Compared to the mass of titles on film noir, The Dark Interval is rather complicated and exclusive, as it demands not just some background on genre history, production and iconography. Killeen frequently corresponds with the writings of philosophers Maurice Blanchot, Giorgio Agamben and Gilles Deleuze, household names for some readers, but probably not for the majority of film students and noir fans. His seven chapters (and a prelude text) deal with both the theory behind his approach and the respective films and characters who take part in those important moments of “passion.” Or as he calls it: “noir protagonists who – undergoing the suspension in the ‘dark interval’ – are confronted with the radical passivity and passionate becoming that subtends their sense of ‘self’ and indeed their very concept of existence.” Those intense moments he sees best described as echoes of a much older iconography, used by painters associated with Renaissance and Medieval art.

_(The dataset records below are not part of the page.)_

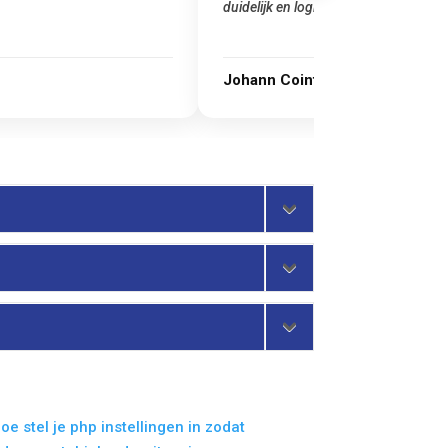
duidelijk en logisch …"
Johann Cointot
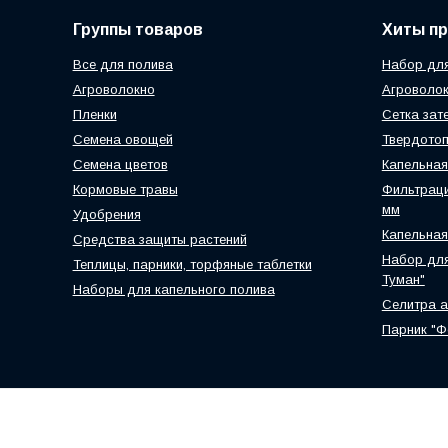
Группы товаров
Хиты п
Все для полива
Набор для
Агроволокно
Агроволок
Пленки
Сетка зат
Семена овощей
Твердотоп
Семена цветов
Капельная
Кормовые травы
Фильтраци
мм
Удобрения
Капельная
Средства защиты растений
Набор для
Теплицы, парники, торфяные таблетки
Туман"
Наборы для капельного полива
Селитра 
Парник "Ф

All chapters pick up recent tendencies to incorporate affect theory, a strategy that researches the affective qualities of the entire catalog of human sensorial experiences, whenever information – be it news, a novel, music, a feeling, a movie or whatever – are being presented.
Ole Anderson, leading character in The Killers (1944) and chapter 1, is the first main example he enlarges on. In chapter 2, it is Ed Crane in The Man Who Wasn’t There (2001) and his display of (suppressed) passion, even though he appears mostly apathetic.
Cat People (1942) is at the center of the next text, a long excursion on Rainer Maria Rilke and Giorgio Agamben is used to analyze it. Chapter 4 is a detailed study of the masterpiece Alphaville (1965) and Killeen’s impression that here the “affective interval” unveils, while, by and by, the human potential to reclaim power and transform both characters, and situation is at work. The corresponding next chapter, on Wong Kar-Wai’s 2046 (2004), deals with a very different protagonist, who apparently favors the state of passivity and even wants it to continue. The Big Clock (1948), The Unknown Man (1951), The Long Goodbye (1973) and The Stranger (1946) inform chapter 6. Here, the author locates the dark interval as “a lapse in the socio-juridical order.” The two neo-noirs The Missing Person (2010), and The Big Lebowski (1998) are the subject of the last part, with focus on the respective endings of the movies. These are interpreted as “… ‘messianic time’ of arrest, suspension and inoperativity.” The last film, Transit (2018), is the topic of the coda text, and according to the author, it contains many of the individual aspects he encountered in the previous chapters, especially in terms of noir iconography.

The Dark Interval is quite an interesting read, if you are willing to go through a lot of affect theory, film theory, different canons of philosophy and are well familiar with some of Nietzsche’s texts. Studying the introduction and the prelude several times may be mandatory.
As much as a fresh approach to the genre is welcome, it is very likely that the sheer amount of philosophical background intertwined in his chapters could slow down readers a bit. Nevertheless, it is worth the time, as with each different approach to a film, one can watch it anew with that new perspective.
The book originally was published in 2022, this text covers the first paperback edition.

Review by Dr. A. Ebert © 2024

Padraic Killeen. The Dark Interval. Film Noir, Iconography, and Affect. Bloomsbury Academic (Thinking Cinema Series Vol. 11), 2023, 280 p.